***** Data records

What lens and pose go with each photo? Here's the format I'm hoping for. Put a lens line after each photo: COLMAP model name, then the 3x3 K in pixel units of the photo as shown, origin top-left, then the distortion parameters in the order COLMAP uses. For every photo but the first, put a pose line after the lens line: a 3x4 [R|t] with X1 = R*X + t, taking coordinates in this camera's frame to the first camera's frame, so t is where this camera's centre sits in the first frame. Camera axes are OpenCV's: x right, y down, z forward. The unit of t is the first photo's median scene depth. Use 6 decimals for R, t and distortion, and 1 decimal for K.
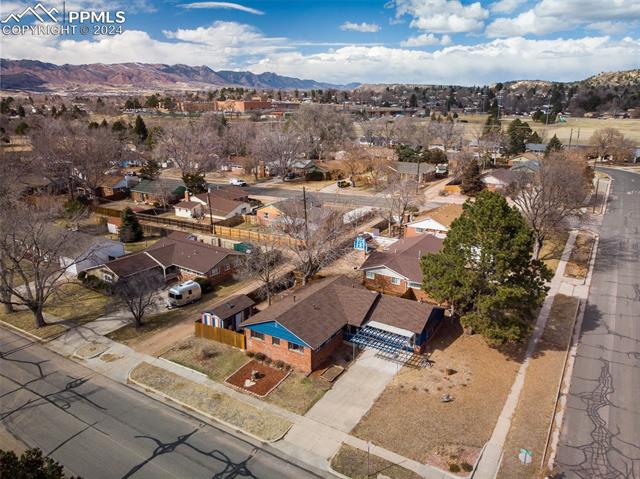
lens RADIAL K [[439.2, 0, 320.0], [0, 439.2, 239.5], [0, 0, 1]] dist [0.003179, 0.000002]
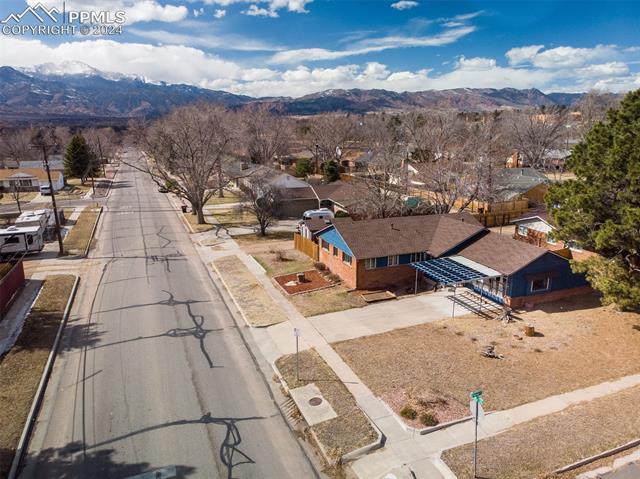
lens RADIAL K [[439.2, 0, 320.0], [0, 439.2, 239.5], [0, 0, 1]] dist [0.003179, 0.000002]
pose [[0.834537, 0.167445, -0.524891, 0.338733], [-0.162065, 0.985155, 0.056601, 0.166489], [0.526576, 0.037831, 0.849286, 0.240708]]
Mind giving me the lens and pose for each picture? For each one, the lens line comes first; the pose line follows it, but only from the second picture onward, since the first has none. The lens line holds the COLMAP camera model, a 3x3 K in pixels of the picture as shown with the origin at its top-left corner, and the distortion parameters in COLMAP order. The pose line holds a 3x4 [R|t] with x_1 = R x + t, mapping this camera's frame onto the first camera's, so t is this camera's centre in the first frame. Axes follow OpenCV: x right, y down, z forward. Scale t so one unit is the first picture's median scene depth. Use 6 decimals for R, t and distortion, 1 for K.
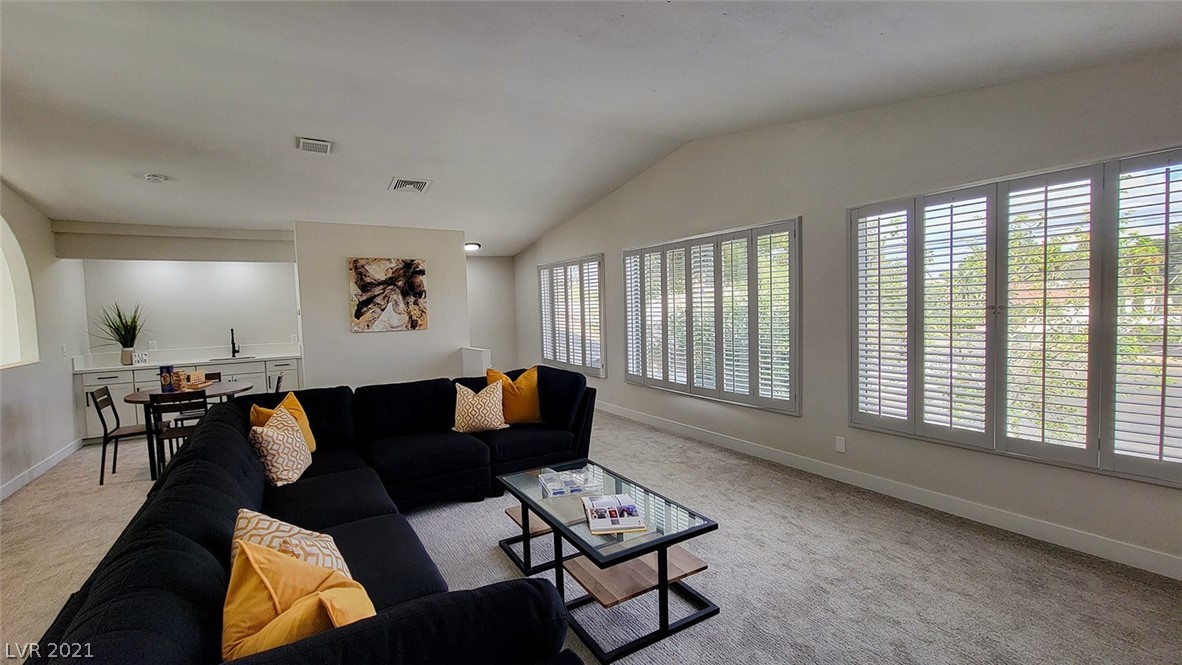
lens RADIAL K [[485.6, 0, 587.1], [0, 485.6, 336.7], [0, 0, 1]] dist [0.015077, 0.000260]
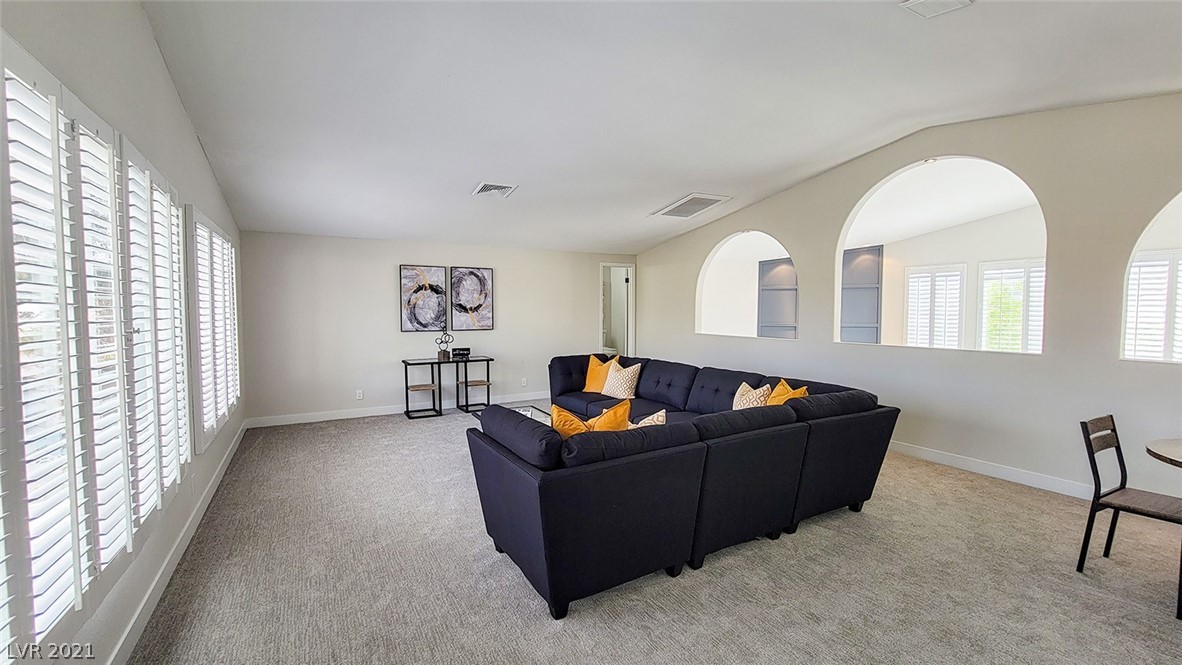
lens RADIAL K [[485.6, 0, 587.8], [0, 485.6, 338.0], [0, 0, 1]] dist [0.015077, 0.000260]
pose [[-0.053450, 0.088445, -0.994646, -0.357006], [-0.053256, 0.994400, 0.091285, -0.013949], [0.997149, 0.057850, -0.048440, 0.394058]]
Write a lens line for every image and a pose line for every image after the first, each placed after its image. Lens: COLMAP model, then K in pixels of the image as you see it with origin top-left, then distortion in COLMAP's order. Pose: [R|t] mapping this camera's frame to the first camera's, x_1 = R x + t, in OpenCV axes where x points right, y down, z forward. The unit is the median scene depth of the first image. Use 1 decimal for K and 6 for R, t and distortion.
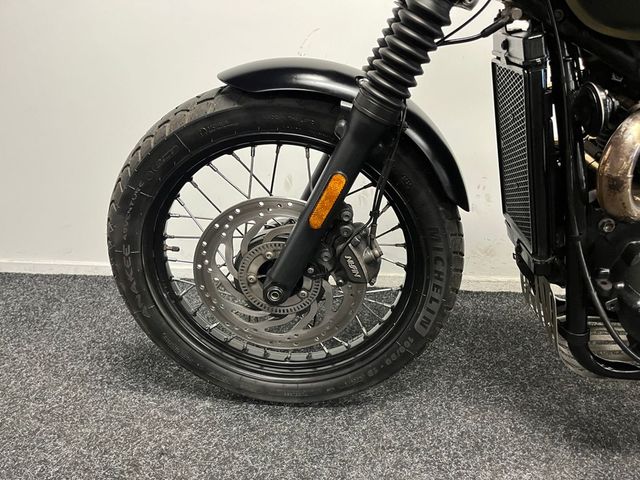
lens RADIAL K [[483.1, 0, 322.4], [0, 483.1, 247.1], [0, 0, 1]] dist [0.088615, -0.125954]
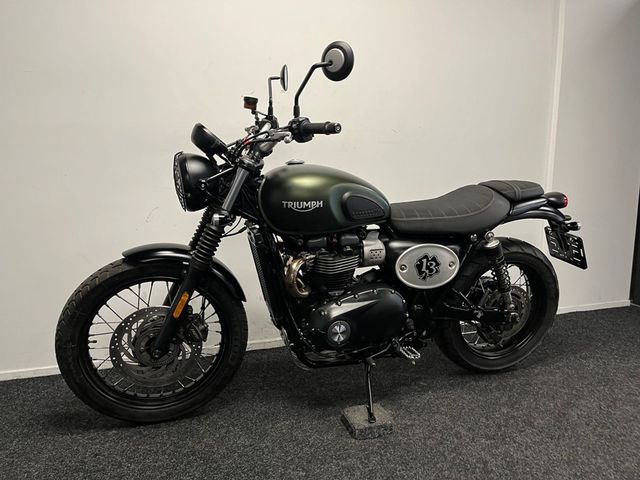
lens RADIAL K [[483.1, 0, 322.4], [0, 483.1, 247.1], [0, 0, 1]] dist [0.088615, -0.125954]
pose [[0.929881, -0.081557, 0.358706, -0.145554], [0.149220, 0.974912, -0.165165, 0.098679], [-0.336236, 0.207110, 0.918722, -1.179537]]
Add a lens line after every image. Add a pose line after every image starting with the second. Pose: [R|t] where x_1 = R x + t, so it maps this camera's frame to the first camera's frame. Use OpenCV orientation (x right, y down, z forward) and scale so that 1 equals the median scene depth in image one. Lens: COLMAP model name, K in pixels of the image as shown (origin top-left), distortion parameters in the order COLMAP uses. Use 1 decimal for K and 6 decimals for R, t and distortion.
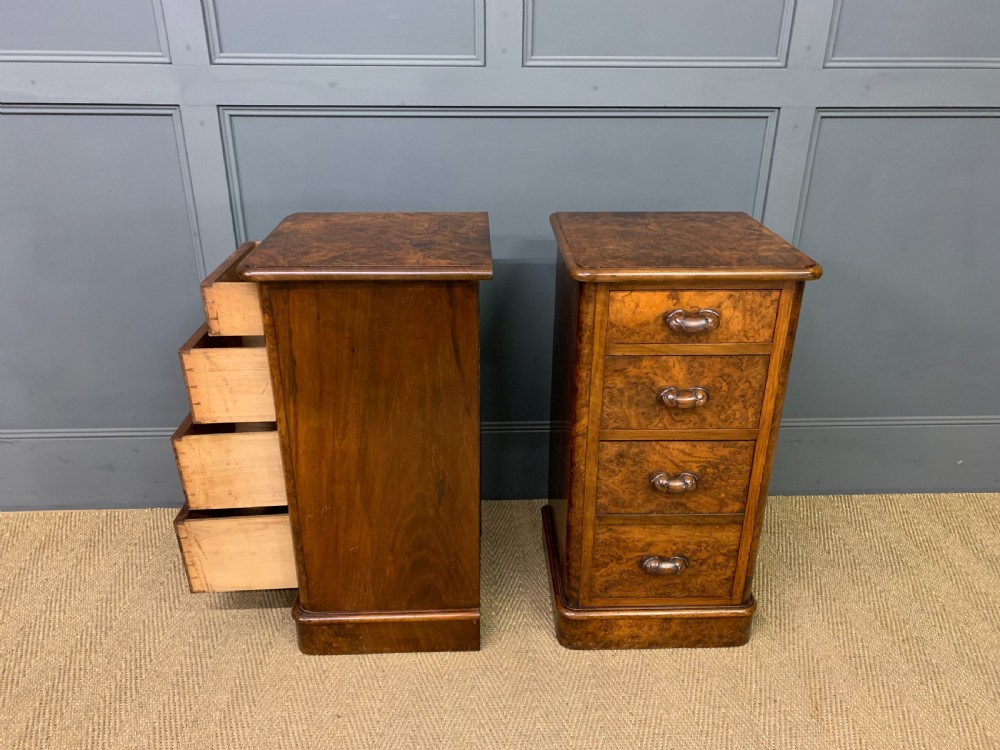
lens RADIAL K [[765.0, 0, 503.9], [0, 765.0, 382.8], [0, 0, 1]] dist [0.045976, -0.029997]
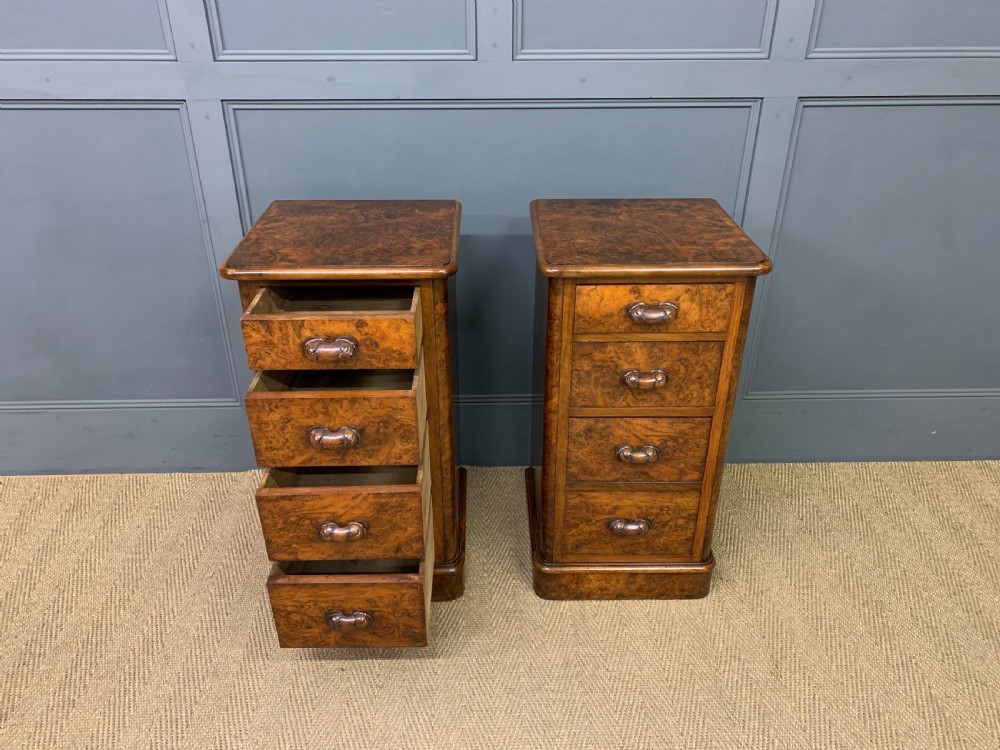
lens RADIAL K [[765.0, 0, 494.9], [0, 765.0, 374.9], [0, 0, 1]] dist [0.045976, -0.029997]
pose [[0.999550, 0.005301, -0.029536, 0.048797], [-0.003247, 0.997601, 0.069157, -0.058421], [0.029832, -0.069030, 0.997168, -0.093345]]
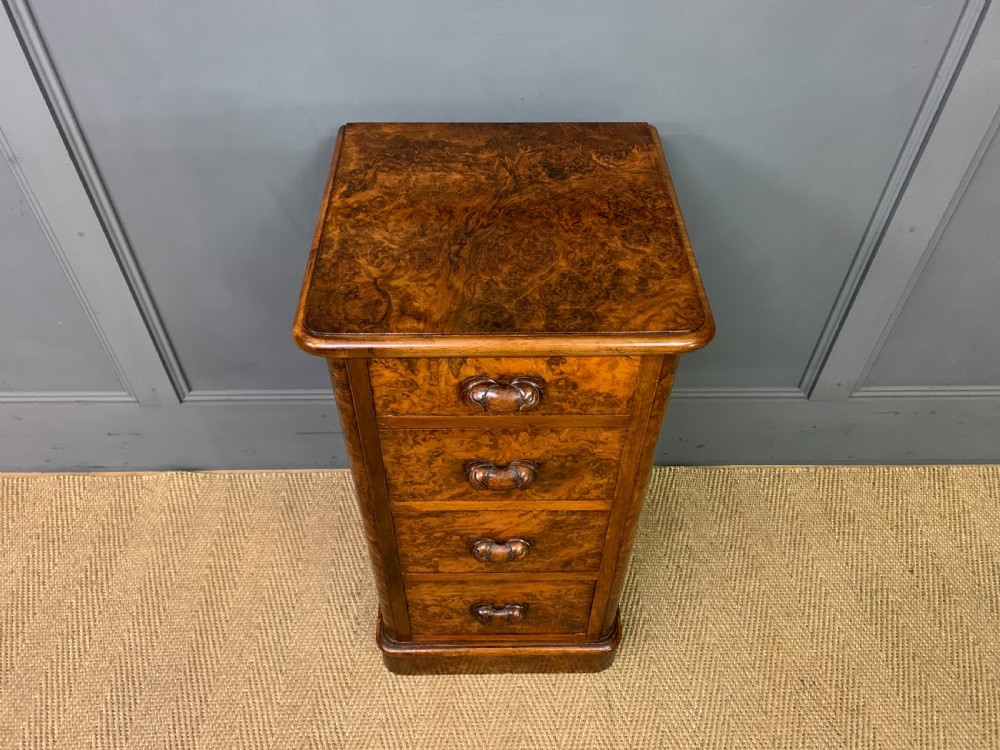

**********

Type the records out again in full, exactly, with each picture omitted.

» Reply to the task
What lens and pose go with each photo? Here's the format I'm hoping for. Put a lens line after each photo: COLMAP model name, then the 3x3 K in pixel units of the photo as shown, origin top-left, then the distortion parameters in the order COLMAP uses. For every photo but the first, put a pose line after the lens line: a 3x4 [R|t] with X1 = R*X + t, taking coordinates in this camera's frame to the first camera's frame, so t is where this camera's centre sits in the first frame. Camera axes are OpenCV's: x right, y down, z forward. The unit of t is the first photo's median scene depth. Use 6 decimals for R, t and distortion, and 1 decimal for K.
lens RADIAL K [[439.2, 0, 320.0], [0, 439.2, 239.5], [0, 0, 1]] dist [0.003179, 0.000002]
lens RADIAL K [[439.2, 0, 320.0], [0, 439.2, 239.5], [0, 0, 1]] dist [0.003179, 0.000002]
pose [[0.834537, 0.167445, -0.524891, 0.338733], [-0.162065, 0.985155, 0.056601, 0.166489], [0.526576, 0.037831, 0.849286, 0.240708]]
Mind giving me the lens and pose for each picture? For each one, the lens line comes first; the pose line follows it, but only from the second picture onward, since the first has none. The lens line holds the COLMAP camera model, a 3x3 K in pixels of the picture as shown with the origin at its top-left corner, and the distortion parameters in COLMAP order. The pose line holds a 3x4 [R|t] with x_1 = R x + t, mapping this camera's frame onto the first camera's, so t is this camera's centre in the first frame. Axes follow OpenCV: x right, y down, z forward. Scale t so one unit is the first picture's median scene depth. Use 6 decimals for R, t and distortion, 1 for K.
lens RADIAL K [[485.6, 0, 587.1], [0, 485.6, 336.7], [0, 0, 1]] dist [0.015077, 0.000260]
lens RADIAL K [[485.6, 0, 587.8], [0, 485.6, 338.0], [0, 0, 1]] dist [0.015077, 0.000260]
pose [[-0.053450, 0.088445, -0.994646, -0.357006], [-0.053256, 0.994400, 0.091285, -0.013949], [0.997149, 0.057850, -0.048440, 0.394058]]
Write a lens line for every image and a pose line for every image after the first, each placed after its image. Lens: COLMAP model, then K in pixels of the image as you see it with origin top-left, then distortion in COLMAP's order. Pose: [R|t] mapping this camera's frame to the first camera's, x_1 = R x + t, in OpenCV axes where x points right, y down, z forward. The unit is the median scene depth of the first image. Use 1 decimal for K and 6 for R, t and distortion.
lens RADIAL K [[483.1, 0, 322.4], [0, 483.1, 247.1], [0, 0, 1]] dist [0.088615, -0.125954]
lens RADIAL K [[483.1, 0, 322.4], [0, 483.1, 247.1], [0, 0, 1]] dist [0.088615, -0.125954]
pose [[0.929881, -0.081557, 0.358706, -0.145554], [0.149220, 0.974912, -0.165165, 0.098679], [-0.336236, 0.207110, 0.918722, -1.179537]]
Add a lens line after every image. Add a pose line after every image starting with the second. Pose: [R|t] where x_1 = R x + t, so it maps this camera's frame to the first camera's frame. Use OpenCV orientation (x right, y down, z forward) and scale so that 1 equals the median scene depth in image one. Lens: COLMAP model name, K in pixels of the image as shown (origin top-left), distortion parameters in the order COLMAP uses. Use 1 decimal for K and 6 decimals for R, t and distortion.
lens RADIAL K [[765.0, 0, 503.9], [0, 765.0, 382.8], [0, 0, 1]] dist [0.045976, -0.029997]
lens RADIAL K [[765.0, 0, 494.9], [0, 765.0, 374.9], [0, 0, 1]] dist [0.045976, -0.029997]
pose [[0.999550, 0.005301, -0.029536, 0.048797], [-0.003247, 0.997601, 0.069157, -0.058421], [0.029832, -0.069030, 0.997168, -0.093345]]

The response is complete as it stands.